İş arıyordu Abdullah AlSharfi. Yemenli ve Hajje’den Sana’ya sığınmıştı. Devlet onun gibi bütün memurların maaşını durdurmuştu ve o da kendini Husilerin ve Salih’in milislerinin yönettiği başkentte 8 aydır yalnız hissediyordu. Önündeki tek iş fırsatı Husilerin kendine sunduğu paralı askerlikti. Şimdiyse Hajje’de yaşayan çocuklarının yanına dönebilmek için, ona para verecek birini arıyor.
Alsharfi’yi en çok üzen, başkentte iş bulmak için, evinin eşyasını, eşinin takılarını, küçük televizyonunu satmasıydı. Ama ne iş buldu ne de kimse ona yardımcı oldu.
Zor yaşam şartlarında Sana, sığınmacı ailelerin son limanı haline geldi. Ancak sığınmacılar burayı da artık güvenli bulmuyor. Çünkü ne hizmet var, ne iş fırsatı sadece çığlıklar ve haber kanallarında yer alan sahte hükümetin yalan vaatleri.
Salih’in merkezi yönetimi yüzünden her şey Sana yoluyla ülkeye girer çıkar. İşler bile genellikle Sana’da olurdu. Bu yüzden tüm sığınmacılar buraya gelir ya da burayı geçiş yolu olarak kullanırdı. Sana’da bulunan bazı sığınmacılar ve Sana sakinleri Şarku’l Avsat’a 2014’ten beri yaşadıkları büyük sıkıntıları anlattılar.

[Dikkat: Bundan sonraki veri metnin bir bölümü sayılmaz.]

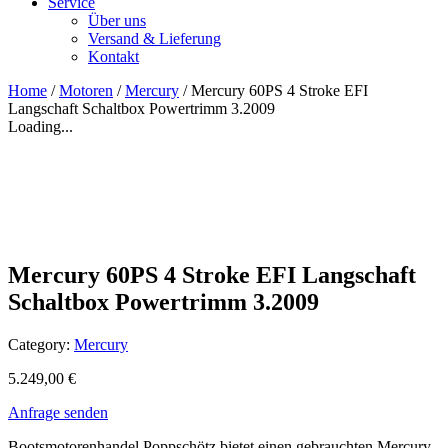
Service
Über uns
Versand & Lieferung
Kontakt
Home
/
Motoren
/
Mercury
/ Mercury 60PS 4 Stroke EFI
Langschaft Schaltbox Powertrimm 3.2009
Loading...
Mercury 60PS 4 Stroke EFI Langschaft
Schaltbox Powertrimm 3.2009
Category:
Mercury
5.249,00
€
Anfrage senden
Bootsmotorenhandel Poppschötz bietet einen gebrauchten Mercury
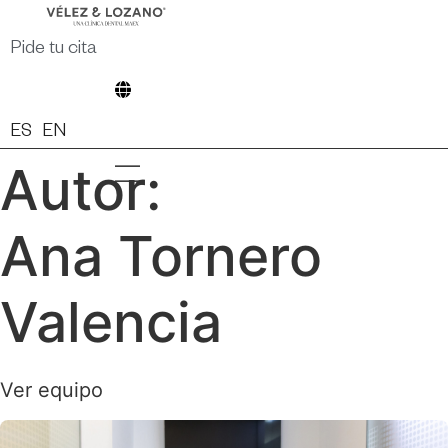
Ir
al
Pide tu cita
contenido
ES
EN
Autor:
Ana Tornero
Valencia
Ver equipo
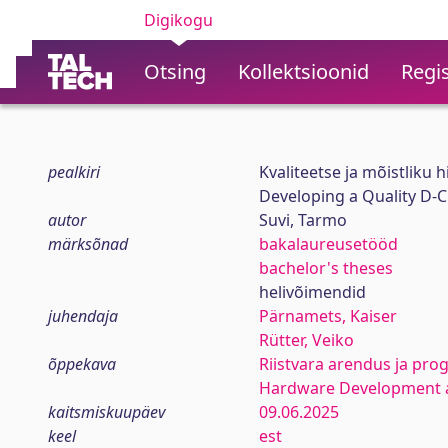
Digikogu
Otsing
Kollektsioonid
Regis
pealkiri
Kvaliteetse ja mõistliku 
Developing a Quality D-C
autor
Suvi, Tarmo
märksõnad
bakalaureusetööd
bachelor's theses
helivõimendid
juhendaja
Pärnamets, Kaiser
Rütter, Veiko
õppekava
Riistvara arendus ja pr
Hardware Development
kaitsmiskuupäev
09.06.2025
keel
est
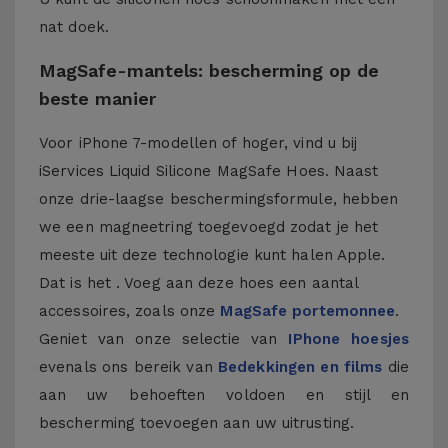
nat doek.
MagSafe-mantels: bescherming op de
beste manier
Voor iPhone 7-modellen of hoger, vind u bij
iServices Liquid Silicone MagSafe Hoes. Naast
onze drie-laagse beschermingsformule, hebben
we een magneetring toegevoegd zodat je het
meeste uit deze technologie kunt halen Apple.
Dat is het . Voeg aan deze hoes een aantal
accessoires, zoals onze
MagSafe portemonnee
.
Geniet van onze selectie van
IPhone hoesjes
evenals ons bereik van
Bedekkingen en films
die
aan uw behoeften voldoen en stijl en
bescherming toevoegen aan uw uitrusting.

AlSharfi, “Savaş dayanılmayacak kadar zor şartlar yarattı, artık tek istediğimiz silahtan arındırılmış medeni bir devlet, bir de çocuklarımızı doyurup hayatımızı idame ettirebilmemiz için maaşlarımızın ödenmesini istiyoruz. Başkent Sana’ya iş bulmak için geldim ama Sanaa’nın da kimseye katlanacak gücünün kalmadığını gördüm. Burada yaşayanların zorlandığını gördüğüm gibi daha iyi bir hayat yaşama şansını yakalamak için gelenler de dah zor şartlarla karşılaştılar. Köylerde kasabalarda yaşamak şehirde yaşamaktan daha kolay genellikle herkes açlığını doyuruyor.’’ dedi
Sanaa’ya ilk gittiğinde çalışmak için Husilerle görüşmüş ancak onlar cephede savaşırsa para kazanabileceğini söylemişlerdi.
Husilerin kuzey bölgeleri ele geçirmesi ve hükümetin olmamasından dolayı Sana, bütün işsiz gençlerin, çaresiz ailelerin buluşma noktası haline geldi.
Ekonomi Uzmanı Ve Tüketici Koruma Derneği Başkanı Fadıl Mukbil Mansur Şarku’l Avsat’a yaptığı açıklamada, “İnsani durum çok kötü Sana, herkesin başka şehirlerden kaçarak sığındığı bir merkeze döndü Çok kalabalıklaştı şehrin zaten bu kadar insanı kaldırmaya gücü ve imkanı yok. Bununla beraber hizmet savaştan dolayı hükümet tarafından kesilmişken hastalıklar da çok çabuk yayılır hale geldi. Kalabalık çok fazla. Kolera, sulu ishal ve vebanın yayıldığını görüyoruz. Elden gelen hiçbir şey yok. Hastalıktan ölenlerin sayısı da gün geçtikçe artıyor. Şimdi de menenjitin yayılmaya başladığını duyduk. Bu koleradan daha tehlikeli. Dünya Sağlık Örgütü gibi uluslararası kuruluşlar buna önlem almazsa, sayılar gittikçe artacak.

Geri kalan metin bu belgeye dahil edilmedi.